EU’S FIRST COMMERCIAL VEHICLE CO2 STANDARDS
In November the European Parliament adopted a higher target (35%) than the European Commission (30%) for new heavy duty vehicles to reduce the EU´s greenhouse gas emissions by 2030, with an intermediate target of 20% by 2025. The European Automobile Manufacturers’ Association (ACEA) is calling on governments to adopt a well-balanced and viable approach to this piece of legislation, which in their view will have a huge impact on the future of the heavy-duty vehicle industry.
The ACEA made this appeal in the run up to the Council meeting later this month where the 28 member states are expected to adopt their position on these EU’s first CO2 standards. At a press conference in Brussels Joachim Drees, CEO of MAN Truck & Bus and Chairman of ACEA’s Commercial Vehicle Board of Directors, made the following statement. “We urge member states to ensure that the right framework conditions are in place for this regulation. Providing the necessary recharging infrastructure, as well as incentives for early investments in new technologies and effective support for the market penetration of zero- and low-emission vehicles will be key prerequisites to deliver on ambitious CO2 targets, and to encourage our customers to buy cleaner vehicles.”
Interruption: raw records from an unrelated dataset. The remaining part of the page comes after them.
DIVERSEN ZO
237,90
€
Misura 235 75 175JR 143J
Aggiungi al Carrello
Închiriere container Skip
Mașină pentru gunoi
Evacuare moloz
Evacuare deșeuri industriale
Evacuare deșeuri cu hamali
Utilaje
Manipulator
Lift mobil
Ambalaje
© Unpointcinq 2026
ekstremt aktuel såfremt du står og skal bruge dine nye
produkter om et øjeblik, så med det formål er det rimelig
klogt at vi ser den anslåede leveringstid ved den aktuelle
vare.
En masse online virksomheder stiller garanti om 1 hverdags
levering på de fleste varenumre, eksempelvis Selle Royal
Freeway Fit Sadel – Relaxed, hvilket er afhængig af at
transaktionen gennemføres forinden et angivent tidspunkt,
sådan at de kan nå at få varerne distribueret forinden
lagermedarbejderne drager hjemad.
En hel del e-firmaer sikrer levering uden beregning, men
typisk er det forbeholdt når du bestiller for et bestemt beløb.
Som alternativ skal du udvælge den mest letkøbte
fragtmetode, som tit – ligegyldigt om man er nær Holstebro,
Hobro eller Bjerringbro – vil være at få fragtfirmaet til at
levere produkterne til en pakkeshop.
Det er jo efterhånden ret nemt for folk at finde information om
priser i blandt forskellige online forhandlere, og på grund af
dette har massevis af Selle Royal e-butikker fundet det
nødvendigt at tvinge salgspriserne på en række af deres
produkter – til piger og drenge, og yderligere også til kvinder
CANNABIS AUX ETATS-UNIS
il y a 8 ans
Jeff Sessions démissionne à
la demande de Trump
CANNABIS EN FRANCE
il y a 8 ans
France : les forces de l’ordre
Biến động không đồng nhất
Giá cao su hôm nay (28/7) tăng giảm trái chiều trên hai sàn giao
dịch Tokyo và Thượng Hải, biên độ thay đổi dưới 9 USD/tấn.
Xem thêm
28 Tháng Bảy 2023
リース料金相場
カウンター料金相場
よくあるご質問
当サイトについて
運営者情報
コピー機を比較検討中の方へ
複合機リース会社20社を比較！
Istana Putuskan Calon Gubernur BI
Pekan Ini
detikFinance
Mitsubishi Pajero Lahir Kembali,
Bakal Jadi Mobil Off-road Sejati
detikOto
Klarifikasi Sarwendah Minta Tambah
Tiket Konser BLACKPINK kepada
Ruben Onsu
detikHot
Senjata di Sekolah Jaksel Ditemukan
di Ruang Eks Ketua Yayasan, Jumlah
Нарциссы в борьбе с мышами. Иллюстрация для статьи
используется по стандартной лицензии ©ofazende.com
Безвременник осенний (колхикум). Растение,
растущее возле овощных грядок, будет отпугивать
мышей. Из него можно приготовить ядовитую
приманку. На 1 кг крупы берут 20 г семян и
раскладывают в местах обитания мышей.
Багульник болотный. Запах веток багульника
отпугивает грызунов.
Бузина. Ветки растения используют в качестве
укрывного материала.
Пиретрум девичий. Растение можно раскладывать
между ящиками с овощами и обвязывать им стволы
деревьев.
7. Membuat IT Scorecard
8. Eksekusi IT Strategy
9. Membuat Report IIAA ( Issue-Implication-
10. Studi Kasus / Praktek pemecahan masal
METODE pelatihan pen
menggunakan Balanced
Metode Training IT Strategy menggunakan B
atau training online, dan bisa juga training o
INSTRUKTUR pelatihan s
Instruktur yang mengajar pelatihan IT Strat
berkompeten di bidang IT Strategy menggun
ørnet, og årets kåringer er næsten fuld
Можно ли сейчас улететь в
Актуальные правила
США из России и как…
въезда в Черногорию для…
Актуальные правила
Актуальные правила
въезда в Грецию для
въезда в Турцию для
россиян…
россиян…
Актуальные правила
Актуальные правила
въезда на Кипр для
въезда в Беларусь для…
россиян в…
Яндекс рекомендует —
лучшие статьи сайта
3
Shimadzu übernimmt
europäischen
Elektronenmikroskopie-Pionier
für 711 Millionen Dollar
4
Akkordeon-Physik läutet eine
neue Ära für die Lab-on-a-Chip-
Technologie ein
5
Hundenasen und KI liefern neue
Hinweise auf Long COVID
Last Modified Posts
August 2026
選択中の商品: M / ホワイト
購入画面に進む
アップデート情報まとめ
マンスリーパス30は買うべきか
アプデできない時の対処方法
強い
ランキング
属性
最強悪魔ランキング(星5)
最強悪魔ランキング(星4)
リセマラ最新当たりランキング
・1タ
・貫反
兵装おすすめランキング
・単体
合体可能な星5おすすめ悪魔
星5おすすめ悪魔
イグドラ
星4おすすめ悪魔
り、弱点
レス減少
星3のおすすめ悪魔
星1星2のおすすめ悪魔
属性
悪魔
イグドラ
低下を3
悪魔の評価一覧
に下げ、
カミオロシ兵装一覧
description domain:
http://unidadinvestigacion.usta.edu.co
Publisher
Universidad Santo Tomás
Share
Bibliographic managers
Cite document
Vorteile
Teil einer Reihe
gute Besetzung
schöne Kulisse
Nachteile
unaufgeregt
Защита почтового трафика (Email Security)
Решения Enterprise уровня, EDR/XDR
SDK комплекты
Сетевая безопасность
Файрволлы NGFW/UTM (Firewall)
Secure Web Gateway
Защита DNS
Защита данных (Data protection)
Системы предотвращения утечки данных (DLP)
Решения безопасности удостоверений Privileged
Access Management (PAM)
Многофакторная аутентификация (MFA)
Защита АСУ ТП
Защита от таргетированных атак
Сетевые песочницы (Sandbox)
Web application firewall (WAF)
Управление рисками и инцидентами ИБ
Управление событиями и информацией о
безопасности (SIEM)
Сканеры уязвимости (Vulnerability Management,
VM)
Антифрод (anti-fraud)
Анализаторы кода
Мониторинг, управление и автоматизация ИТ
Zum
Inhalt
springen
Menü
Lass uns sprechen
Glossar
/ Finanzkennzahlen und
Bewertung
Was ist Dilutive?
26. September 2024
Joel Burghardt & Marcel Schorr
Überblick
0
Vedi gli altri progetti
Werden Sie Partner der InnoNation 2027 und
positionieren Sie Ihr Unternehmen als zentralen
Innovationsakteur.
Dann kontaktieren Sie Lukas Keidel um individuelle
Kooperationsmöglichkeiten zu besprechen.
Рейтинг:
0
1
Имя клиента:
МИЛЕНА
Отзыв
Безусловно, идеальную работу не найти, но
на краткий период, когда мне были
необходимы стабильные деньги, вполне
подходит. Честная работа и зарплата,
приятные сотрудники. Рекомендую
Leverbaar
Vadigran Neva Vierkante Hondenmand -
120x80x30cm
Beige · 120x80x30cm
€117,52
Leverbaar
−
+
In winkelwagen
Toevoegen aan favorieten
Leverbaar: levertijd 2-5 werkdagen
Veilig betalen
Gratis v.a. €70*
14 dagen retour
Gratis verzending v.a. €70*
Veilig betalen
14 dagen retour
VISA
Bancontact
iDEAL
The ACEA already judged the CO2 reduction levels proposed by the European Commission in May – minus 15% in 2025 and minus 30% in 2030 – as highly ambitious. The manufacturers believe this will require a rapid and large-scale deployment of new powertrain technologies – many of which are not yet readily available for widespread market introduction. “While using electrical power for a delivery truck operating in urban environments can make sense, a scenario where electric is the right choice for long-haul operations across Europe is much less likely in the mid-term, or even in the long run,” stated Mr Drees. The same distinction can be made for (city)buses and coaches. He mentioned that many of the basic conditions are not yet in place and are outside the control of the industry. According to the ACEA these includes adequate investments in charging and refuelling infrastructure, as well as rapid fleet renewal by transport operators.
ACEA says it supports the European Commission’s idea of introducing specific incentives to stimulate innovation and the uptake of alternatively-powered vehicles (the so-called ‘super-credit’ system). However, it is very concerned that this could be adapted to include a ‘malus’, which would penalise manufacturers who do not sell a mandatory quota of zero- and low-emission heavy duty vehicles. Another concern ACEA has is that the proposals on the table also include massive penalties for manufacturers who are unable to reach the targets. “We are not at all against the principle of paying penalties in case of excess CO2 emissions,” Drees explained. “But we are concerned about the disproportionate amounts being proposed.”